Nothing but a number is needed: the count of lines below that include "order".

___ Recorded information ___

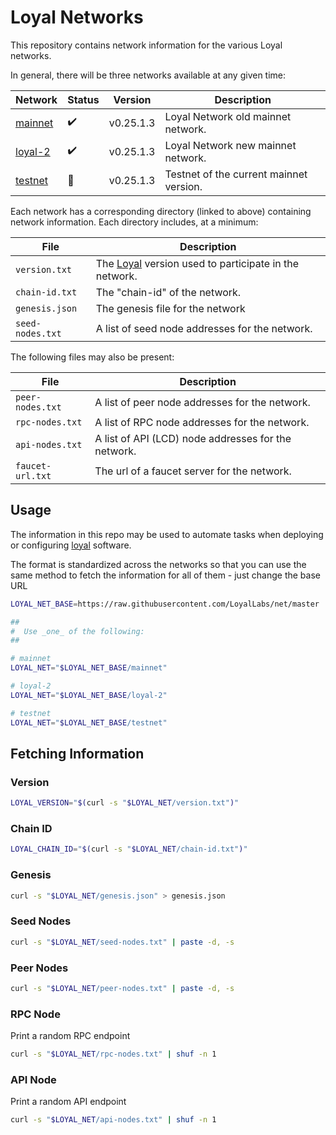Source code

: # Loyal Networks

This repository contains network information for the various Loyal networks.

In general, there will be three networks available at any given time:

| Network            | Status             | Version     | Description                             |
| ------------------ | ------------------ | ----------- | --------------------------------------- |
| [mainnet](mainnet) | :heavy_check_mark: | v0.25.1.3   | Loyal Network old mainnet network.          |
| [loyal-2](mainnet) | :heavy_check_mark: | v0.25.1.3   | Loyal Network new mainnet network.          |
| [testnet](testnet) | :construction:     | v0.25.1.3   | Testnet of the current mainnet version. |

Each network has a corresponding directory (linked to above) containing network information.
Each directory includes, at a minimum:

| File             | Description                                                                           |
| ---------------- | ------------------------------------------------------------------------------------- |
| `version.txt`    | The [Loyal](//github.com/LoyalLabs/loyal) version used to participate in the network. |
| `chain-id.txt`   | The "chain-id" of the network.                                                        |
| `genesis.json`   | The genesis file for the network                                                      |
| `seed-nodes.txt` | A list of seed node addresses for the network.                                        |

The following files may also be present:

| File             | Description                                         |
| ---------------- | --------------------------------------------------- |
| `peer-nodes.txt` | A list of peer node addresses for the network.      |
| `rpc-nodes.txt`  | A list of RPC node addresses for the network.       |
| `api-nodes.txt`  | A list of API (LCD) node addresses for the network. |
| `faucet-url.txt` | The url of a faucet server for the network.         |

## Usage

The information in this repo may be used to automate tasks when deploying or configuring
[loyal](//github.com/LoyalLabs/loyal) software.

The format is standardized across the networks so that you can use the same method
to fetch the information for all of them - just change the base URL

```sh
LOYAL_NET_BASE=https://raw.githubusercontent.com/LoyalLabs/net/master

##
#  Use _one_ of the following:
##

# mainnet
LOYAL_NET="$LOYAL_NET_BASE/mainnet"

# loyal-2
LOYAL_NET="$LOYAL_NET_BASE/loyal-2"

# testnet
LOYAL_NET="$LOYAL_NET_BASE/testnet"

```

## Fetching Information

### Version

```sh
LOYAL_VERSION="$(curl -s "$LOYAL_NET/version.txt")"
```

### Chain ID

```sh
LOYAL_CHAIN_ID="$(curl -s "$LOYAL_NET/chain-id.txt")"
```

### Genesis

```sh
curl -s "$LOYAL_NET/genesis.json" > genesis.json
```

### Seed Nodes

```sh
curl -s "$LOYAL_NET/seed-nodes.txt" | paste -d, -s
```

### Peer Nodes

```sh
curl -s "$LOYAL_NET/peer-nodes.txt" | paste -d, -s
```

### RPC Node

Print a random RPC endpoint

```sh
curl -s "$LOYAL_NET/rpc-nodes.txt" | shuf -n 1
```

### API Node

Print a random API endpoint

```sh
curl -s "$LOYAL_NET/api-nodes.txt" | shuf -n 1
```

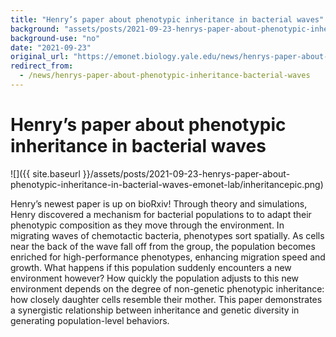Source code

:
```yaml
---
title: "Henry’s paper about phenotypic inheritance in bacterial waves"
background: "assets/posts/2021-09-23-henrys-paper-about-phenotypic-inheritance-in-bacterial-waves-emonet-lab/inheritancepic.png"
background-use: "no"
date: "2021-09-23"
original_url: "https://emonet.biology.yale.edu/news/henrys-paper-about-phenotypic-inheritance-bacterial-waves"
redirect_from:
  - /news/henrys-paper-about-phenotypic-inheritance-bacterial-waves
---
```

# Henry’s paper about phenotypic inheritance in bacterial waves

![]({{ site.baseurl }}/assets/posts/2021-09-23-henrys-paper-about-phenotypic-inheritance-in-bacterial-waves-emonet-lab/inheritancepic.png)

Henry’s newest paper is up on bioRxiv! Through theory and simulations, Henry discovered a mechanism for bacterial populations to to adapt their phenotypic composition as they move through the environment. In migrating waves of chemotactic bacteria, phenotypes sort spatially. As cells near the back of the wave fall off from the group, the population becomes enriched for high-performance phenotypes, enhancing migration speed and growth. What happens if this population suddenly encounters a new environment however? How quickly the population adjusts to this new environment depends on the degree of non-genetic phenotypic inheritance: how closely daughter cells resemble their mother. This paper demonstrates a synergistic relationship between inheritance and genetic diversity in generating population-level behaviors.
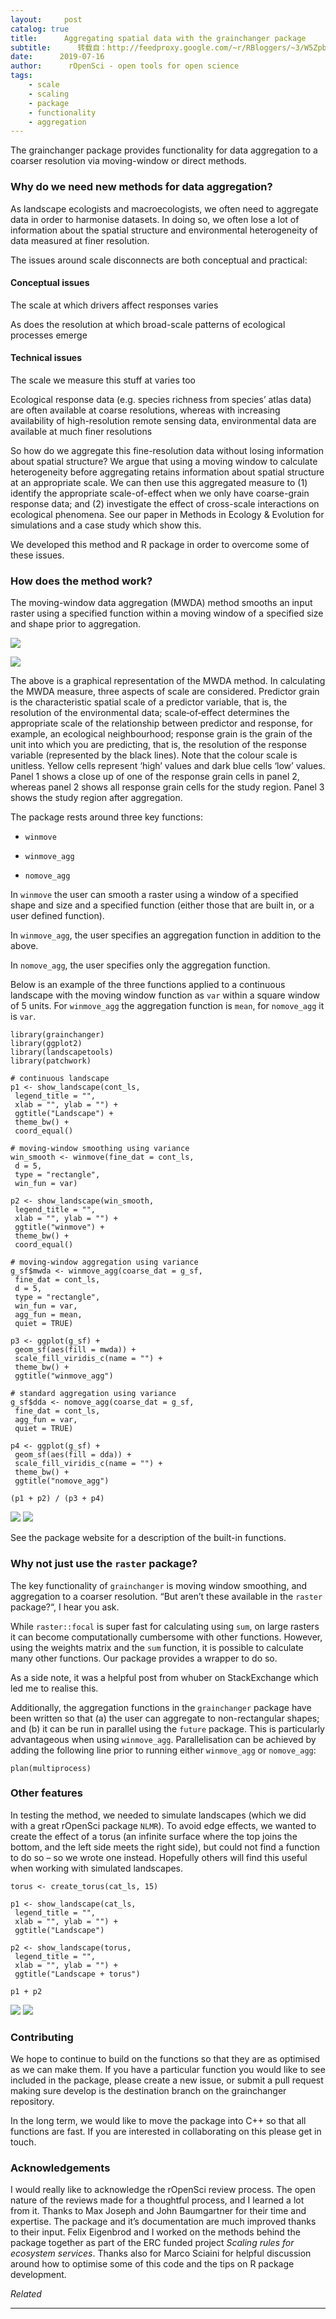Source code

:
 ```yaml
---
layout:     post
catalog: true
title:      Aggregating spatial data with the grainchanger package
subtitle:      转载自：http://feedproxy.google.com/~r/RBloggers/~3/W5ZpbVqAupc/
date:      2019-07-16
author:      rOpenSci - open tools for open science
tags:
    - scale
    - scaling
    - package
    - functionality
    - aggregation
---
```






The grainchanger package provides functionality for data aggregation to a coarser resolution via moving-window or direct methods.

### Why do we need new methods for data aggregation?

As landscape ecologists and macroecologists, we often need to aggregate data in order to harmonise datasets. In doing so, we often lose a lot of information about the spatial structure and environmental heterogeneity of data measured at finer resolution.

The issues around scale disconnects are both conceptual and practical:

#### Conceptual issues


The scale at which drivers affect responses varies


As does the resolution at which broad-scale patterns of ecological processes emerge


#### Technical issues


The scale we measure this stuff at varies too


Ecological response data (e.g. species richness from species’ atlas data) are often available at coarse resolutions, whereas with increasing availability of high-resolution remote sensing data, environmental data are available at much finer resolutions


So how do we aggregate this fine-resolution data without losing information about spatial structure? We argue that using a moving window to calculate heterogeneity before aggregating retains information about spatial structure at an appropriate scale. We can then use this aggregated measure to (1) identify the appropriate scale-of-effect when we only have coarse-grain response data; and (2) investigate the effect of cross-scale interactions on ecological phenomena. See our paper in Methods in Ecology & Evolution for simulations and a case study which show this.

We developed this method and R package in order to overcome some of these issues.

### How does the method work?

The moving-window data aggregation (MWDA) method smooths an input raster using a specified function within a moving window of a specified size and shape prior to aggregation.

 
![](https://i2.wp.com/ropensci.org/img/blog-images/2019-07-16-grainchanger/schematic.jpg?w=450&is-pending-load=1#038;ssl=1)

![](https://i2.wp.com/ropensci.org/img/blog-images/2019-07-16-grainchanger/schematic.jpg?w=450&ssl=1)




The above is a graphical representation of the MWDA method. In calculating the MWDA measure, three aspects of scale are considered. Predictor grain is the characteristic spatial scale of a predictor variable, that is, the resolution of the environmental data; scale‐of‐effect determines the appropriate scale of the relationship between predictor and response, for example, an ecological neighbourhood; response grain is the grain of the unit into which you are predicting, that is, the resolution of the response variable (represented by the black lines). Note that the colour scale is unitless. Yellow cells represent ‘high’ values and dark blue cells ‘low’ values. Panel 1 shows a close up of one of the response grain cells in panel 2, whereas panel 2 shows all response grain cells for the study region. Panel 3 shows the study region after aggregation.

The package rests around three key functions:

- `winmove`

- `winmove_agg`

- `nomove_agg`


In `winmove` the user can smooth a raster using a window of a specified shape and size and a specified function (either those that are built in, or a user defined function).

In `winmove_agg`, the user specifies an aggregation function in addition to the above.

In `nomove_agg`, the user specifies only the aggregation function.

Below is an example of the three functions applied to a continuous landscape with the moving window function as `var` within a square window of 5 units. For `winmove_agg` the aggregation function is `mean`, for `nomove_agg` it is `var`.

```
library(grainchanger)
library(ggplot2)
library(landscapetools)
library(patchwork)

# continuous landscape
p1 <- show_landscape(cont_ls,
 legend_title = "",
 xlab = "", ylab = "") + 
 ggtitle("Landscape") + 
 theme_bw() + 
 coord_equal()

# moving-window smoothing using variance
win_smooth <- winmove(fine_dat = cont_ls, 
 d = 5,
 type = "rectangle",
 win_fun = var)

p2 <- show_landscape(win_smooth,
 legend_title = "",
 xlab = "", ylab = "") + 
 ggtitle("winmove") + 
 theme_bw() + 
 coord_equal()

# moving-window aggregation using variance
g_sf$mwda <- winmove_agg(coarse_dat = g_sf,
 fine_dat = cont_ls, 
 d = 5,
 type = "rectangle",
 win_fun = var,
 agg_fun = mean,
 quiet = TRUE)

p3 <- ggplot(g_sf) + 
 geom_sf(aes(fill = mwda)) + 
 scale_fill_viridis_c(name = "") +
 theme_bw() + 
 ggtitle("winmove_agg")

# standard aggregation using variance
g_sf$dda <- nomove_agg(coarse_dat = g_sf,
 fine_dat = cont_ls, 
 agg_fun = var,
 quiet = TRUE)

p4 <- ggplot(g_sf) + 
 geom_sf(aes(fill = dda)) + 
 scale_fill_viridis_c(name = "") +
 theme_bw() + 
 ggtitle("nomove_agg")

(p1 + p2) / (p3 + p4)

```

![](https://i2.wp.com/ropensci.org/blog/2019/07/16/grainchanger/img/blog-images/2019-07-16-grainchanger/example1-1.png?w=456&is-pending-load=1#038;ssl=1)
![](https://i2.wp.com/ropensci.org/blog/2019/07/16/grainchanger/img/blog-images/2019-07-16-grainchanger/example1-1.png?w=456&ssl=1)


See the package website for a description of the built-in functions.

### Why not just use the `raster` package?

The key functionality of `grainchanger` is moving window smoothing, and aggregation to a coarser resolution. “But aren’t these available in the `raster` package?“, I hear you ask.

While `raster::focal` is super fast for calculating using `sum`, on large rasters it can become computationally cumbersome with other functions. However, using the weights matrix and the `sum` function, it is possible to calculate many other functions. Our package provides a wrapper to do so.

As a side note, it was a helpful post from whuber on StackExchange which led me to realise this.

Additionally, the aggregation functions in the `grainchanger` package have been written so that (a) the user can aggregate to non-rectangular shapes; and (b) it can be run in parallel using the `future` package. This is particularly advantageous when using `winmove_agg`. Parallelisation can be achieved by adding the following line prior to running either `winmove_agg` or `nomove_agg`:

```
plan(multiprocess)

```

### Other features

In testing the method, we needed to simulate landscapes (which we did with a great rOpenSci package `NLMR`). To avoid edge effects, we wanted to create the effect of a torus (an infinite surface where the top joins the bottom, and the left side meets the right side), but could not find a function to do so – so we wrote one instead. Hopefully others will find this useful when working with simulated landscapes.

```
torus <- create_torus(cat_ls, 15)

p1 <- show_landscape(cat_ls,
 legend_title = "",
 xlab = "", ylab = "") + 
 ggtitle("Landscape")

p2 <- show_landscape(torus,
 legend_title = "",
 xlab = "", ylab = "") + 
 ggtitle("Landscape + torus")

p1 + p2

```

![](https://i0.wp.com/ropensci.org/blog/2019/07/16/grainchanger/img/blog-images/2019-07-16-grainchanger/example2-1.png?w=456&is-pending-load=1#038;ssl=1)
![](https://i0.wp.com/ropensci.org/blog/2019/07/16/grainchanger/img/blog-images/2019-07-16-grainchanger/example2-1.png?w=456&ssl=1)


### Contributing

We hope to continue to build on the functions so that they are as optimised as we can make them. If you have a particular function you would like to see included in the package, please create a new issue, or submit a pull request making sure develop is the destination branch on the grainchanger repository.

In the long term, we would like to move the package into C++ so that all functions are fast. If you are interested in collaborating on this please get in touch.

### Acknowledgements

I would really like to acknowledge the rOpenSci review process. The open nature of the reviews made for a thoughtful process, and I learned a lot from it. Thanks to Max Joseph and John Baumgartner for their time and expertise. The package and it’s documentation are much improved thanks to their input. Felix Eigenbrod and I worked on the methods behind the package together as part of the ERC funded project *Scaling rules for ecosystem services*. Thanks also for Marco Sciaini for helpful discussion around how to optimise some of this code and the tips on R package development.


*Related*







---
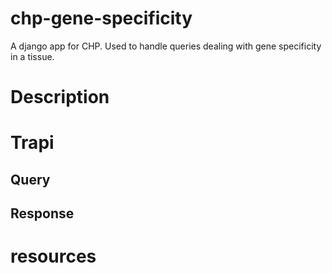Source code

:# chp-gene-specificity
A django app for CHP. Used to handle queries dealing with gene specificity in a tissue.

# Description

# Trapi
## Query

## Response

# resources
<!--Enter resources in the form:
  **Name**: [Example](https://example.com/)
  <leave blank new line here>
  **Description**: an example resource used for creating this data 
  <leave blank new line here>
-->

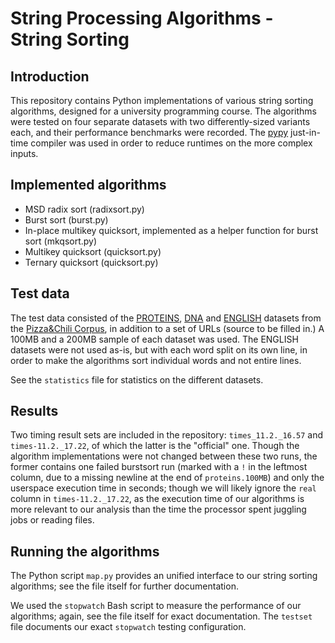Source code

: # String Processing Algorithms - String Sorting

## Introduction

This repository contains Python implementations of various string sorting
algorithms, designed for a university programming course.  The algorithms
were tested on four separate datasets with two differently-sized variants
each, and their performance benchmarks were recorded.  The
[pypy](http://pypy.org/) just-in-time compiler was used in order to reduce
runtimes on the more complex inputs.

## Implemented algorithms

* MSD radix sort (radixsort.py)
* Burst sort (burst.py)
* In-place multikey quicksort, implemented as a helper function for
  burst sort (mkqsort.py)
* Multikey quicksort (quicksort.py)
* Ternary quicksort (quicksort.py)

## Test data

The test data consisted of the
[PROTEINS](http://pizzachili.dcc.uchile.cl/texts/protein/),
[DNA](http://pizzachili.dcc.uchile.cl/texts/dna/) and
[ENGLISH](http://pizzachili.dcc.uchile.cl/texts/nlang/) datasets from the
[Pizza&Chili Corpus](http://pizzachili.dcc.uchile.cl/texts.html), in addition
to a set of URLs (source to be filled in.)  A 100MB and a 200MB sample of each
dataset was used.  The ENGLISH datasets were not used as-is, but with each
word split on its own line, in order to make the algorithms sort individual
words and not entire lines.

See the `statistics` file for statistics on the different datasets.

## Results

Two timing result sets are included in the repository: `times_11.2._16.57`
and `times-11.2._17.22`, of which the latter is the "official" one.  Though
the algorithm implementations were not changed between these two runs, the
former contains one failed burstsort run (marked with a `!` in the leftmost
column, due to a missing newline at the end of `proteins.100MB`) and only
the userspace execution time in seconds; though we will likely ignore the
`real` column in `times-11.2._17.22`, as the execution time of our
algorithms is more relevant to our analysis than the time the processor
spent juggling jobs or reading files.

## Running the algorithms

The Python script `map.py` provides an unified interface to our string sorting
algorithms; see the file itself for further documentation.

We used the `stopwatch` Bash script to measure the performance of our
algorithms; again, see the file itself for exact documentation.  The `testset`
file documents our exact `stopwatch` testing configuration.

___

▸ **Response to this exercise**: 4